Intervenção de David Costa na Assembleia de República

Estatuto das Instituições Particulares de Solidariedade Social

apreciação parlamentar do Decreto-Lei n.º 172-A/2014, que altera, ao abrigo e no desenvolvimento da Lei n.º 30/2013 — Lei de Bases da Economia Social, de 8 de maio, o Estatuto das Instituições Particulares de Solidariedade Social, aprovado em anexo ao Decreto-Lei n.º 119/83, de 25 de fevereiro, alterado pelos Decretos-Leis n.os 9/85, de 9 de janeiro, 89/85, de 1 de abril, 402/85, de 11 de outubro, e 29/86, de 19 de fevereiro
(apreciação parlamentar n.º 123/XII/4.ª)

Sr. Presidente,
Srs. Membros do Governo,
Sr.as e Srs. Deputados:
O Decreto-Lei que hoje aqui apreciamos, da autoria do Governo PSD/CDS, altera o Estatuto das IPSS e revela bem o que esta política de direita quer fazer do Estado e ao Estado.

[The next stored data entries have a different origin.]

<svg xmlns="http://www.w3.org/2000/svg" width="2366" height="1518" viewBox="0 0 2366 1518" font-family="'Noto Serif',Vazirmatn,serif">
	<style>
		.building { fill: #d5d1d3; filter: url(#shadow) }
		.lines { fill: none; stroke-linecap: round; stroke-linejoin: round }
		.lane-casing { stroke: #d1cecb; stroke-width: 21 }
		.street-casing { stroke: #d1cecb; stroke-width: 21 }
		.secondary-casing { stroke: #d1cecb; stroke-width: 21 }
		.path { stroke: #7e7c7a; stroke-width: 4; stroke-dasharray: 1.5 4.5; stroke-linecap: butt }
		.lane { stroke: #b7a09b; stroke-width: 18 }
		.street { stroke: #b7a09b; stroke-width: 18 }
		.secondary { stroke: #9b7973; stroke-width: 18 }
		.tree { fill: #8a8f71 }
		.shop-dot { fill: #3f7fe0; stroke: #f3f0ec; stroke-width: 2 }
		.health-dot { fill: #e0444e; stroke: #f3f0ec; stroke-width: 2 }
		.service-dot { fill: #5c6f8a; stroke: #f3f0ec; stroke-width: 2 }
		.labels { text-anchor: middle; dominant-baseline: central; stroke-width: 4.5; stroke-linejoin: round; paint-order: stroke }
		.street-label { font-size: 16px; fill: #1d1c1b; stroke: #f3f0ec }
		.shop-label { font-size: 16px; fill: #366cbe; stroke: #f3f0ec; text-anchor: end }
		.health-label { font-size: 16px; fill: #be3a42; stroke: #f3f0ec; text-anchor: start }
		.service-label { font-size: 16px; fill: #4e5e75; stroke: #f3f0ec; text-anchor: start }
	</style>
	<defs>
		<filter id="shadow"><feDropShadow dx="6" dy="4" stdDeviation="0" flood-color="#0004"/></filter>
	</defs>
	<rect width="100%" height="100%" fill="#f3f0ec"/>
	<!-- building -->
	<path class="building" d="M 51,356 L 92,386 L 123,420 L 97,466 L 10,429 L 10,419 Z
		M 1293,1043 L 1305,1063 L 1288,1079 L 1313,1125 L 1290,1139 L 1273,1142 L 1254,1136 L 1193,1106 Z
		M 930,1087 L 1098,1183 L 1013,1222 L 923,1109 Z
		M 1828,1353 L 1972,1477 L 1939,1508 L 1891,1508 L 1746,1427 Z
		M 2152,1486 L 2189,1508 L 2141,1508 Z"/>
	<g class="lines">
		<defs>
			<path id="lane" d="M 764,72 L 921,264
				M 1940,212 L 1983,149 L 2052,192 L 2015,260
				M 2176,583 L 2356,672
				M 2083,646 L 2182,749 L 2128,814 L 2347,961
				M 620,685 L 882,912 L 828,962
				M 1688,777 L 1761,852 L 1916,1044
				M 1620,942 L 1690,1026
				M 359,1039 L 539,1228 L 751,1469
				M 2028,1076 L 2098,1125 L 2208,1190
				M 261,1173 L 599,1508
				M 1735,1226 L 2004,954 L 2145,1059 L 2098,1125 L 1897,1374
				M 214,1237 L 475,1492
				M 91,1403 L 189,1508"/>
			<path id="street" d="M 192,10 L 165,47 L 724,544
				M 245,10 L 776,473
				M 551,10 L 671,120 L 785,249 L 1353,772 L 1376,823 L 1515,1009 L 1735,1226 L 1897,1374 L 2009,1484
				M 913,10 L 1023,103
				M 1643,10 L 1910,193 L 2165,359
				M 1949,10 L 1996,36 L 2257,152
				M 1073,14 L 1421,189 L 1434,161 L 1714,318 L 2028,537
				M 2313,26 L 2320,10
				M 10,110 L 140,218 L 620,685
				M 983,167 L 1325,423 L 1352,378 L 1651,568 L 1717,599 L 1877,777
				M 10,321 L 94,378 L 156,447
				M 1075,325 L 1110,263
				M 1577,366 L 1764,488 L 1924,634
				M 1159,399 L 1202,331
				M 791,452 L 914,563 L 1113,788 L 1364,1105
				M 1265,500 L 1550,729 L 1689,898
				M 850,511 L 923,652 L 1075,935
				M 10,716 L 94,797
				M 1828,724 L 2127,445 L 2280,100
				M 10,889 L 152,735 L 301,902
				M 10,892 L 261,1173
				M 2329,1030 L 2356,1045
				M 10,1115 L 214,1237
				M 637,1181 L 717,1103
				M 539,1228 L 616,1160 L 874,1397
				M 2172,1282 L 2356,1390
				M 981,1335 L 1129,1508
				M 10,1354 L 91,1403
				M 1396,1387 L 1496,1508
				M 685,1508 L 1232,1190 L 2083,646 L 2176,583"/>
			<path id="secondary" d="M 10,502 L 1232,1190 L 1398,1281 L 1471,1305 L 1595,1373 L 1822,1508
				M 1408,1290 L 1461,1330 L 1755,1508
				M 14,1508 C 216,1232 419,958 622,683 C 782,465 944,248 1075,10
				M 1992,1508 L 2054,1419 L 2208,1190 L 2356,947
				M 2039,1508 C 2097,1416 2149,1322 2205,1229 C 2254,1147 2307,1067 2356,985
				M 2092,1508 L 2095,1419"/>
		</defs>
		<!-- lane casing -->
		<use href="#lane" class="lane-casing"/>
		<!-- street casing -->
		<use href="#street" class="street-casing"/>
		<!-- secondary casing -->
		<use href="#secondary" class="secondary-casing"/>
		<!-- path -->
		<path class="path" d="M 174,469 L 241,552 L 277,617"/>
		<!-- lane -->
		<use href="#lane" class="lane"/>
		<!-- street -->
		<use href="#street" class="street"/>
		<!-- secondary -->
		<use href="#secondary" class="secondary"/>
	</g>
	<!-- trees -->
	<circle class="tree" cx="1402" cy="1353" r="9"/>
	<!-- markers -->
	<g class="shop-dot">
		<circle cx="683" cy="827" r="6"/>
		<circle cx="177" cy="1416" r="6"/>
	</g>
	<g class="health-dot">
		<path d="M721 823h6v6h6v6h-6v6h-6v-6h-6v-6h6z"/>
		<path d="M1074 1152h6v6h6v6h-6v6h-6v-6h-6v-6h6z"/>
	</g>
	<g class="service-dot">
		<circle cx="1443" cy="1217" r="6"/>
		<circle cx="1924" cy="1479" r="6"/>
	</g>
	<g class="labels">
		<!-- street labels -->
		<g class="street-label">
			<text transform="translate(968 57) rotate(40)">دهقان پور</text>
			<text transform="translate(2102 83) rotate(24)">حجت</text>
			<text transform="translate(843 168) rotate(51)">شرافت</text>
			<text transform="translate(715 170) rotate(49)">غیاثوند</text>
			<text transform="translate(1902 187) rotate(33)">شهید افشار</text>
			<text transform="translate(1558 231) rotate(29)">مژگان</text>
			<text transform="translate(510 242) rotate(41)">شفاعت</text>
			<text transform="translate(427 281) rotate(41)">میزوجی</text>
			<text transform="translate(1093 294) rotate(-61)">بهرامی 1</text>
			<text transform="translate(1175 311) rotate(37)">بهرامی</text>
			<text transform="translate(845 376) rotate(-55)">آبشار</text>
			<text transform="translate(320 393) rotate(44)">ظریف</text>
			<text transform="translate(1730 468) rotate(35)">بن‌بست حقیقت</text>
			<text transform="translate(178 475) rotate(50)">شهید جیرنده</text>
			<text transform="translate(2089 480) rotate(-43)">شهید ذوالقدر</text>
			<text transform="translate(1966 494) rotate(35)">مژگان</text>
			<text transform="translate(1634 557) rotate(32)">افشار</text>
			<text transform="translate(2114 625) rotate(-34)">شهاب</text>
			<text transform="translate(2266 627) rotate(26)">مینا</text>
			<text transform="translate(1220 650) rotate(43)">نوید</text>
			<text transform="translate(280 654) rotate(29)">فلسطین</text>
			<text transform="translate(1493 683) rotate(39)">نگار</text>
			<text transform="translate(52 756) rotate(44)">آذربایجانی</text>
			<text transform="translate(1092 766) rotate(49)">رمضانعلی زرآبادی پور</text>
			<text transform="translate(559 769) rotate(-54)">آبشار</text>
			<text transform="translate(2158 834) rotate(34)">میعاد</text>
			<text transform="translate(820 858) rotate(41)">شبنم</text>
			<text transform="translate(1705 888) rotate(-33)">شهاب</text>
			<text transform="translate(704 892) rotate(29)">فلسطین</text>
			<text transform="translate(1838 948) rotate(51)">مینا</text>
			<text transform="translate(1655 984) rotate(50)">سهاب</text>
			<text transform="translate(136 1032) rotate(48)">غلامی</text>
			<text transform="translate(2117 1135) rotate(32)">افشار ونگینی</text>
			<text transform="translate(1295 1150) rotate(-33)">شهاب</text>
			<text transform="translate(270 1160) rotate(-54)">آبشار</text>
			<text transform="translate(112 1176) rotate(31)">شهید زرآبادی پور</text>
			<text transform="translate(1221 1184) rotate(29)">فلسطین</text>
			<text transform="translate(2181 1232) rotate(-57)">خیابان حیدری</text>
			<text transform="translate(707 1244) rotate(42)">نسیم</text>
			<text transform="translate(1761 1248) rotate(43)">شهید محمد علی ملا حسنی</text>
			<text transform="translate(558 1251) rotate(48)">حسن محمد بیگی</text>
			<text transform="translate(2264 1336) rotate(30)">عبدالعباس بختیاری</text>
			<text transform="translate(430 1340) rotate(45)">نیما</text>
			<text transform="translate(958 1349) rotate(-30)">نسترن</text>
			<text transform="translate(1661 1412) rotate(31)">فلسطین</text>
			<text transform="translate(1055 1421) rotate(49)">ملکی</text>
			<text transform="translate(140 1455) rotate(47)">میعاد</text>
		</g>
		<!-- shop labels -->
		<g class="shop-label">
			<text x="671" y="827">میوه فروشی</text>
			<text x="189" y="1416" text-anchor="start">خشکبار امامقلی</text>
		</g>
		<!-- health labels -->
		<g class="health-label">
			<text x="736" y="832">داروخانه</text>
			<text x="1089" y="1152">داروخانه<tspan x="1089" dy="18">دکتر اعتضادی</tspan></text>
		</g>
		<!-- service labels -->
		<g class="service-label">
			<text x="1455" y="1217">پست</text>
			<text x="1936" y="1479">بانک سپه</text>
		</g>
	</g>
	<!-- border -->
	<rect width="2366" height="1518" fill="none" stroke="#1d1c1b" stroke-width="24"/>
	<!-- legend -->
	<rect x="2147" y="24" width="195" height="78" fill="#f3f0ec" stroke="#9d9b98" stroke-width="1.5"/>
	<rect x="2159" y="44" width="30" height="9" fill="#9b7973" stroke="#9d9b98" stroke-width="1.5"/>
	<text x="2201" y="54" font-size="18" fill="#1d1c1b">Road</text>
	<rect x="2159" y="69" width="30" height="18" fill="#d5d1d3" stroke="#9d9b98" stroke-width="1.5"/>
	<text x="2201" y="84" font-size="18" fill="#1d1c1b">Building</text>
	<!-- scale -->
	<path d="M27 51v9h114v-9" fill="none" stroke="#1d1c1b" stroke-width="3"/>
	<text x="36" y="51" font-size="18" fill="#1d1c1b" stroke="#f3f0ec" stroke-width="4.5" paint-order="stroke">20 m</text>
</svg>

Com este Decreto-Lei, o PSD e o CDS vêm criar condições de governamentalização dos princípios de ação das instituições sem ter em conta a sua diversidade de campos de ação, transmitindo responsabilidades cuja competência é do Estado, nomeadamente das suas funções sociais, para as instituições particulares de solidariedade social, ao arrepio da Constituição.

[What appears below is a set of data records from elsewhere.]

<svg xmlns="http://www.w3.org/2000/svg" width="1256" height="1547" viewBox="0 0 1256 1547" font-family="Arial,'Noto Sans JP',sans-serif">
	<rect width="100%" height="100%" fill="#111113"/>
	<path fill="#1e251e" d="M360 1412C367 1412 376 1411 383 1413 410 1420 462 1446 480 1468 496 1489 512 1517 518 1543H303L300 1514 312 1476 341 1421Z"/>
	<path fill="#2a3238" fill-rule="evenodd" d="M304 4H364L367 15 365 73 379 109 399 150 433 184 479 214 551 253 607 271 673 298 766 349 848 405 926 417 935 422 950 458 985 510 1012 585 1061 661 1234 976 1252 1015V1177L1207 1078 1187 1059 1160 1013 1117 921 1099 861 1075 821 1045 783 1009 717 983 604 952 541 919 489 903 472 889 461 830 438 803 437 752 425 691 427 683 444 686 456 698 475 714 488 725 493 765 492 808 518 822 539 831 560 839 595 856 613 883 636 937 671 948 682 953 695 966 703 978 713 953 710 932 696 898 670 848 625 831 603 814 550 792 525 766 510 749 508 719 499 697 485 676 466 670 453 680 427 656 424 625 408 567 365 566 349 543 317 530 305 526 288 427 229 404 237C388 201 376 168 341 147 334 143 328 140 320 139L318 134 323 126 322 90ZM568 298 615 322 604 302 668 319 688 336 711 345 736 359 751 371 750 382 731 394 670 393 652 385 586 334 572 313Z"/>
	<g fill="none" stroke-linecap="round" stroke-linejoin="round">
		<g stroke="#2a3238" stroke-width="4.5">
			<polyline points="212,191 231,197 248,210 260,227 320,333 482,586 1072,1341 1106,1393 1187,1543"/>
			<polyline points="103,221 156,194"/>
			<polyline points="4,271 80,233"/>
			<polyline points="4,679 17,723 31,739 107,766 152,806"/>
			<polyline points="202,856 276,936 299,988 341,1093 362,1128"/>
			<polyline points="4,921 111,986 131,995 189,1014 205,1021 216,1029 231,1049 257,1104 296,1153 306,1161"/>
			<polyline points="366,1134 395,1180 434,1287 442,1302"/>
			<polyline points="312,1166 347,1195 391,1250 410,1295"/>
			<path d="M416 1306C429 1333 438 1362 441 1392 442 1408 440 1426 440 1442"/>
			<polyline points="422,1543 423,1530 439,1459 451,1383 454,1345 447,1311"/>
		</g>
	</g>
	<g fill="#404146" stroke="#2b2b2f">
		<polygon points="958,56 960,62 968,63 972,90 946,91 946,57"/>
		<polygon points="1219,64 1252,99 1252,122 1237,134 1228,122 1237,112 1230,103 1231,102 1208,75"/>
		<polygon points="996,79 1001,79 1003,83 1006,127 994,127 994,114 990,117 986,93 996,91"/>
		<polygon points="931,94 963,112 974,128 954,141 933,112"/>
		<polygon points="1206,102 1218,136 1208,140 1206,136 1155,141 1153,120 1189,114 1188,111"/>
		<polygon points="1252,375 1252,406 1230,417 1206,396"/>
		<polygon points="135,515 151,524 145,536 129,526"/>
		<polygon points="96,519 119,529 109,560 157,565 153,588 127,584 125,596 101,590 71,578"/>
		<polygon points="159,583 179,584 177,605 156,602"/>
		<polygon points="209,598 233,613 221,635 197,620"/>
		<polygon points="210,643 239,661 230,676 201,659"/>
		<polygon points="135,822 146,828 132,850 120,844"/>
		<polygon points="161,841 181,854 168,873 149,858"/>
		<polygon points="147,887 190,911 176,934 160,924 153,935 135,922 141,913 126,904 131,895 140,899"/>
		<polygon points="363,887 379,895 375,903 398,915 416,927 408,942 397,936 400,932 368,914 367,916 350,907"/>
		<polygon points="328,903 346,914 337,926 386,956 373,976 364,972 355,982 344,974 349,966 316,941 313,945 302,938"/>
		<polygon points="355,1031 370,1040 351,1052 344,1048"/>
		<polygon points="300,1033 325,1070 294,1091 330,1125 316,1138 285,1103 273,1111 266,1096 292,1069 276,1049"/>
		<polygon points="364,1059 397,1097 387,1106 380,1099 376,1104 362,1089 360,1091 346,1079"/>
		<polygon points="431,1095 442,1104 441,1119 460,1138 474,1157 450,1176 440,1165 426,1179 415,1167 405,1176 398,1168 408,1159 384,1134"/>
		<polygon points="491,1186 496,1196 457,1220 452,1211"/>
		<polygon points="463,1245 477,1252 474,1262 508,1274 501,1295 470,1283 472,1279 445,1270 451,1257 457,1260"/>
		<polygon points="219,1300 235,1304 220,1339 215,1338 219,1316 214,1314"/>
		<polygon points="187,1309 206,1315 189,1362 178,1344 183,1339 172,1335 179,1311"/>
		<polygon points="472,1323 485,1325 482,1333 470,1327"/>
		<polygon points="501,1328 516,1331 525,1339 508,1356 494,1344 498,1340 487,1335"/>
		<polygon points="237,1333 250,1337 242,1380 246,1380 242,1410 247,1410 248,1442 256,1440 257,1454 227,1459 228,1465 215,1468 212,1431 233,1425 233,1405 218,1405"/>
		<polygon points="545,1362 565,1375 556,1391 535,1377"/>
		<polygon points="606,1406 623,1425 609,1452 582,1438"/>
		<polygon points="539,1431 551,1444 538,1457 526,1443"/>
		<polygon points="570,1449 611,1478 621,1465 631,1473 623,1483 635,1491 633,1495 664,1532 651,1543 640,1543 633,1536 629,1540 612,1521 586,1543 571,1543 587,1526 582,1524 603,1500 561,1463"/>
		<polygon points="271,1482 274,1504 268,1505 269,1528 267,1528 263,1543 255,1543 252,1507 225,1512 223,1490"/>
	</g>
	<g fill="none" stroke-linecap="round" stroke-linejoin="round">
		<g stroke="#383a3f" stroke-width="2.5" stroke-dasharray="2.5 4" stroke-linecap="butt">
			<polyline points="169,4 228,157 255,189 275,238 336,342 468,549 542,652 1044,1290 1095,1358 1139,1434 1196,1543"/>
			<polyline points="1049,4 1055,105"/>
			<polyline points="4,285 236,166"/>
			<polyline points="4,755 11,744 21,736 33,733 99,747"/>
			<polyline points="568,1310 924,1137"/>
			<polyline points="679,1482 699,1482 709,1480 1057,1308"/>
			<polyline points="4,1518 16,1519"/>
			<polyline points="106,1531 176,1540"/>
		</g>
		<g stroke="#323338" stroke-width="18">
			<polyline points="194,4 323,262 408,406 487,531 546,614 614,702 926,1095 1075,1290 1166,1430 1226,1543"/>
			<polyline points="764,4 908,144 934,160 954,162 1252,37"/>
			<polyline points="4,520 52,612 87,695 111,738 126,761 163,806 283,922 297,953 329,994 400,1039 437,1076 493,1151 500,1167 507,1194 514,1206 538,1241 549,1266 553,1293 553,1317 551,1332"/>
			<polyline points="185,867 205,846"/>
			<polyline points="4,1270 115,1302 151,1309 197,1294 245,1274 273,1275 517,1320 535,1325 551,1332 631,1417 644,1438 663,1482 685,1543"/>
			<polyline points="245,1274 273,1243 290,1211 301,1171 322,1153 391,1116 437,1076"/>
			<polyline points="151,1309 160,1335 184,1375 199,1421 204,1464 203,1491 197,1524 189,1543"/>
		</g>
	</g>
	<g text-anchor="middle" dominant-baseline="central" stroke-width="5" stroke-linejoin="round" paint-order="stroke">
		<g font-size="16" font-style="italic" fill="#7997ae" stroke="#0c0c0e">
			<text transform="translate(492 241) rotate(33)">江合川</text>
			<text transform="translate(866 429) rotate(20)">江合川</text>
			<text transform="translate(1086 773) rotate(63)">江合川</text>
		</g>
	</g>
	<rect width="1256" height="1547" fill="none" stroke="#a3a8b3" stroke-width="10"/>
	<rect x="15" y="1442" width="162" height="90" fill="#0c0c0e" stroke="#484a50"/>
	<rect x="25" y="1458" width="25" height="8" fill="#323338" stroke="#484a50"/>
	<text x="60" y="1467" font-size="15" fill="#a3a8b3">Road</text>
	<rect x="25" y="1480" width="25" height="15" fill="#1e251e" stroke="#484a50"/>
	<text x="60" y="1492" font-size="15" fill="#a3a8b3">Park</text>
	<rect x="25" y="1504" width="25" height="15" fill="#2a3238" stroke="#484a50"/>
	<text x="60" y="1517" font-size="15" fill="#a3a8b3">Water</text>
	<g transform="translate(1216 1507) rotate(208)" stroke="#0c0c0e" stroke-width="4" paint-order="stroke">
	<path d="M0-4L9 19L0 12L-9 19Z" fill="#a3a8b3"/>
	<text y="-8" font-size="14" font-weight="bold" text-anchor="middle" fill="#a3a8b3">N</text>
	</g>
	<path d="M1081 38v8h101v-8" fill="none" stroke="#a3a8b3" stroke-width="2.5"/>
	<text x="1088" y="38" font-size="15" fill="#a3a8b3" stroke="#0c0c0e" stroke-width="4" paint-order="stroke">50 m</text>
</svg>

Para que fique bem claro, nada move o PCP contra o trabalho meritório destas instituições, bem pelo contrário.
O PCP bate-se, e sempre se bateu, por uma rede de serviços públicos com qualidade, universal e de proximidade para todos os cidadãos. Consideramos da maior importância a ação destas instituições como complemento das redes públicas na saúde, na educação e na proteção social, entre outras, redes públicas a que o Estado está obrigado constitucionalmente. Tal posição defende a igualdade de acesso aos equipamentos numa rede capaz de responder às necessidades da população.
Sr. Presidente, Srs. Membros do Governo, Sr.as e Srs. Deputado, devemos ser rigorosos — o que aqui está em apreciação não é o objeto destas instituições, mas sim a relação que o Estado com elas estabelece.

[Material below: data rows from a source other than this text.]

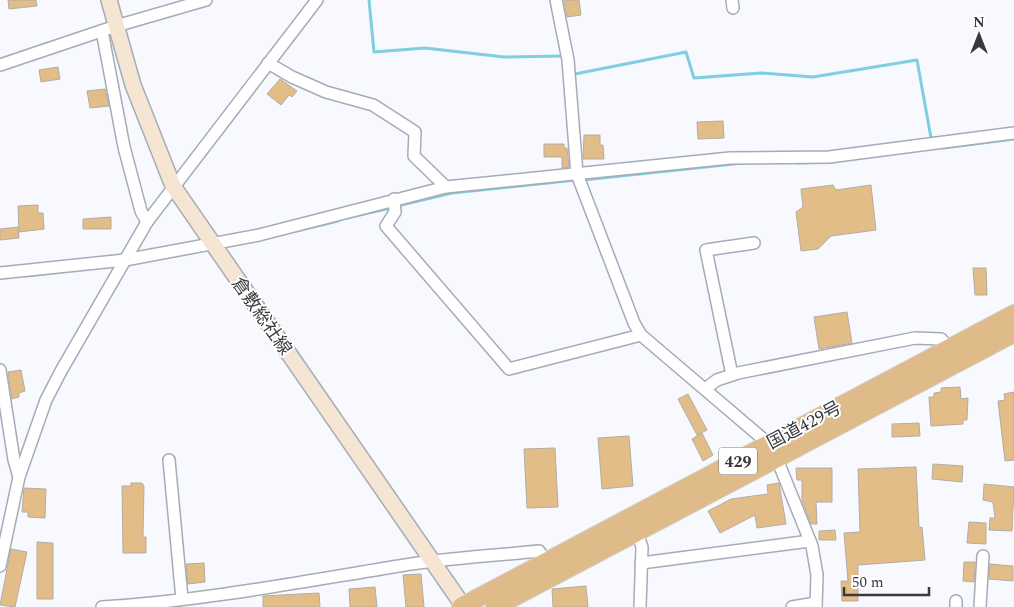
<svg xmlns="http://www.w3.org/2000/svg" width="1014" height="607" viewBox="0 0 1014 607" font-family="Spectral,'Noto Sans JP',serif">
<style>
.lines{fill:none;stroke-linecap:round;stroke-linejoin:round}
.stream{stroke:#7fcee2;stroke-width:3}
.building{fill:#e3bd88;stroke:#b4aca3}
.minor-casing{stroke:#a7abb5;stroke-width:14}
.secondary-casing{stroke:#a7abb5;stroke-width:18}
.trunk-casing{stroke:#d3d4d5;stroke-width:20}
.minor{stroke:#fff;stroke-width:11}
.secondary{stroke:#f4e6d3;stroke-width:15}
.trunk{stroke:#e0bb8a;stroke-width:18}
.labels{text-anchor:middle;stroke-width:4;stroke-linejoin:round;paint-order:stroke}
.shield{fill:#fff;stroke:#747578;stroke-width:1}
.shield-label{font-size:16px;font-weight:bold;fill:#383a3e}
.street-label{font-size:18px;fill:#383a3e;stroke:#fff}
</style>
<rect width="100%" height="100%" fill="#f7f9fe"/>
<g class="lines">
<g class="stream">
<polyline points="369,0 374,52 425,48 504,57 563,56"/>
<polyline points="575,74 686,52 694,78 761,73 813,77 917,60 931,138 934,138"/>
<polyline points="943,148 1014,139"/>
<polyline points="797,163 833,162"/>
<polyline points="583,180 743,163"/>
<polyline points="397,206 452,193 576,180"/>
<polyline points="346,218 391,208"/>
<polyline points="296,231 338,221"/>
<polyline points="26,276 69,271"/>
</g>
</g>
<g class="building">
<polygon points="8,0 36,0 37,6 9,9"/>
<polygon points="564,0 579,0 581,15 567,17"/>
<polygon points="58,67 60,79 41,82 39,70"/>
<polygon points="280,79 297,91 292,97 289,95 281,105 267,94"/>
<polygon points="105,89 109,106 90,108 87,91"/>
<polygon points="723,121 724,138 698,139 697,122"/>
<polygon points="584,135 600,135 600,145 603,145 604,159 583,159"/>
<polygon points="544,144 564,144 564,148 567,148 569,167 562,168 562,157 544,157"/>
<polygon points="833,185 836,190 871,185 876,230 831,236 818,249 801,251 796,212 803,207 801,189"/>
<polygon points="38,205 38,213 43,213 44,229 19,232 18,206"/>
<polygon points="111,217 111,229 83,229 83,219"/>
<polygon points="18,227 19,238 0,240 0,229"/>
<polygon points="973,268 986,268 987,295 975,295"/>
<polygon points="847,312 852,343 819,349 814,317"/>
<polygon points="21,370 25,391 19,393 19,397 12,399 8,372"/>
<polygon points="960,387 961,399 968,398 967,420 963,420 963,424 931,426 929,397 934,397 934,393 941,392 941,388"/>
<polygon points="1014,392 1014,460 1005,461 998,401 1005,400 1004,394"/>
<polygon points="688,394 707,430 697,435 678,399"/>
<polygon points="919,423 920,436 892,437 892,424"/>
<polygon points="702,433 713,455 703,461 692,439"/>
<polygon points="629,436 633,486 602,489 598,438"/>
<polygon points="555,448 558,507 527,508 524,449"/>
<polygon points="933,464 963,466 962,482 932,479"/>
<polygon points="916,467 919,528 922,527 925,560 858,565 858,601 842,601 841,581 848,581 844,533 860,532 858,469"/>
<polygon points="796,468 832,468 832,502 816,502 817,524 811,524 802,500 802,480 797,480"/>
<polygon points="131,483 142,483 144,486 143,537 146,537 146,553 123,553 122,486 131,486"/>
<polygon points="779,483 786,524 757,528 755,515 720,533 708,511 731,499 768,494 767,485"/>
<polygon points="984,484 1014,487 1012,531 989,530 990,518 995,518 993,502 983,500"/>
<polygon points="24,488 46,489 45,518 28,517 28,512 22,512"/>
<polygon points="969,522 986,523 986,544 967,543"/>
<polygon points="835,530 836,540 819,540 819,531"/>
<polygon points="37,542 53,543 53,599 37,599"/>
<polygon points="11,549 27,552 15,607 0,605"/>
<polygon points="964,562 975,562 974,582 963,581"/>
<polygon points="204,563 205,582 188,584 186,564"/>
<polygon points="990,564 1013,566 1013,581 989,579"/>
<polygon points="421,574 424,607 406,607 403,575"/>
<polygon points="586,586 588,607 553,607 552,589"/>
<polygon points="375,587 377,607 350,607 349,589"/>
<polygon points="319,593 320,607 263,607 263,596"/>
</g>
<g class="lines">
<defs>
<g id="minor">
<polyline points="556,0 568,60 577,174 634,323 641,335 769,444 777,459 812,546 817,575 816,607"/>
<polyline points="732,0 733,8"/>
<polyline points="102,31 124,147 141,211 147,222"/>
<polyline points="268,63 292,77 326,92 373,105 415,132 414,156 446,187"/>
<polyline points="0,65 116,26 206,0"/>
<polyline points="394,199 395,212 386,226 509,369 641,335"/>
<polyline points="0,273 125,260 259,235 446,187 730,158 829,157 1014,133"/>
<polyline points="0,370 14,460 19,477"/>
<polyline points="732,375 706,250 754,243"/>
<polyline points="705,389 717,380 738,373 915,338 941,339 949,348"/>
<polyline points="169,460 182,599"/>
<polyline points="637,533 642,547 640,607"/>
<polyline points="641,563 810,541"/>
<polyline points="0,566 19,477 46,400 61,371 147,222 317,0"/>
<polyline points="956,601 956,607"/>
<path d="M102,607C202,601 300,582 399,566C445,558 492,556 539,551L549,566"/>
<polyline points="792,607 816,603"/>
<polyline points="980,607 983,556"/>
</g>
<polyline id="secondary" points="109,0 133,85 173,186 464,607"/>
<g id="trunk">
<polyline points="461,607 1014,314"/>
<polyline points="495,607 1014,333"/>
</g>
</defs>
<use href="#minor" class="minor-casing"/>
<use href="#secondary" class="secondary-casing"/>
<use href="#trunk" class="trunk-casing"/>
<use href="#minor" class="minor"/>
<use href="#secondary" class="secondary"/>
<use href="#trunk" class="trunk"/>
</g>
<g class="labels">
<rect class="shield" x="719" y="447.5" width="38" height="27" rx="4"/>
<g class="shield-label">
<text x="738" y="467">429</text>
</g>
<g class="street-label">
<text transform="translate(262 316) rotate(55)" y="6">倉敷総社線</text>
<text transform="translate(804 425) rotate(-28)" y="6">国道429号</text>
</g>
</g>
<g transform="translate(979 35)" stroke="#ffffff" stroke-width="4" paint-order="stroke">
<path d="M0-4L9 19L0 12L-9 19Z" fill="#383a3e"/>
<text y="-8" font-size="14" font-weight="bold" text-anchor="middle" fill="#383a3e">N</text>
</g>
<path d="M844 587v8h85v-8" fill="none" stroke="#383a3e" stroke-width="2.5"/>
<text x="852" y="587" font-size="15" fill="#383a3e" stroke="#ffffff" stroke-width="4" paint-order="stroke">50 m</text>
</svg>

Em bom rigor, o âmbito restrito de atuação para que o Decreto-Lei em apreço remete, subordinando a sua ação aos princípios orientadores de economia social definidos na Lei n.º 30/2013, aprovada pelo PSD e pelo CDS, assume um carácter muito redutor quanto aos princípios que norteiam a diversidade das instituições existentes, o que configura uma tentativa de governamentalização inaceitável, assim como a delimitação estatutária das IPSS imposta pelo mesmo Decreto representa uma interferência na vida das entidades que devem estar sujeitas aos seus estatutos e à participação dos seus sócios.
Em suma, estamos perante um Decreto que evidencia claramente uma segmentação e uma delimitação das instituições abrangidas.
É evidente que, numa primeira nota, o Governo pretende condicionar os princípios de ação de muitas instituições organizadas numa lógica associativa mais vasta e que assenta na ação organizada e voluntária de defesa de interesses e direitos específicos de setores da população, os quais, simultaneamente, prestam solidariedade social na falta de uma rede pública adequada, como, por exemplo, as associações de idosos, de reformados ou de defesa de políticas de promoção setorial.
É evidente que, numa segunda nota, o caminho iniciado, numa primeira fase, pelo Partido Socialista, com a cedência de equipamentos estratégicos e fundamentais para o Estado assumir as suas responsabilidades, é um caminho agora aprofundado com legislação que se insere na privatização de importantes funções sociais do Estado e na adoção de politicas de pendor assistencialista e caritativa, transferindo responsabilidades e competências para as IPSS, pretendendo que intervenham com menos meios financeiros do Estado, sujeitando-as a formas de gestão empresarial.
E tudo isto à custa da disponibilidade voluntária dos seus dirigentes e sem ter em conta os direitos dos trabalhadores das IPSS e as necessidades de quem necessita do apoio destas instituições.
É evidente, numa última nota, que o Governo, com a aprovação deste Decreto-Lei, que altera e delimita os estatutos das IPSS e a prossecução desta política, engana as instituições, criando-lhes a ilusão de que, através de um protetorado de economia social, as mesmas podem substituir-se ao Estado sem constrangimentos economicistas e em contradição com a sua finalidade expressa no dever moral de justiça e de solidariedade.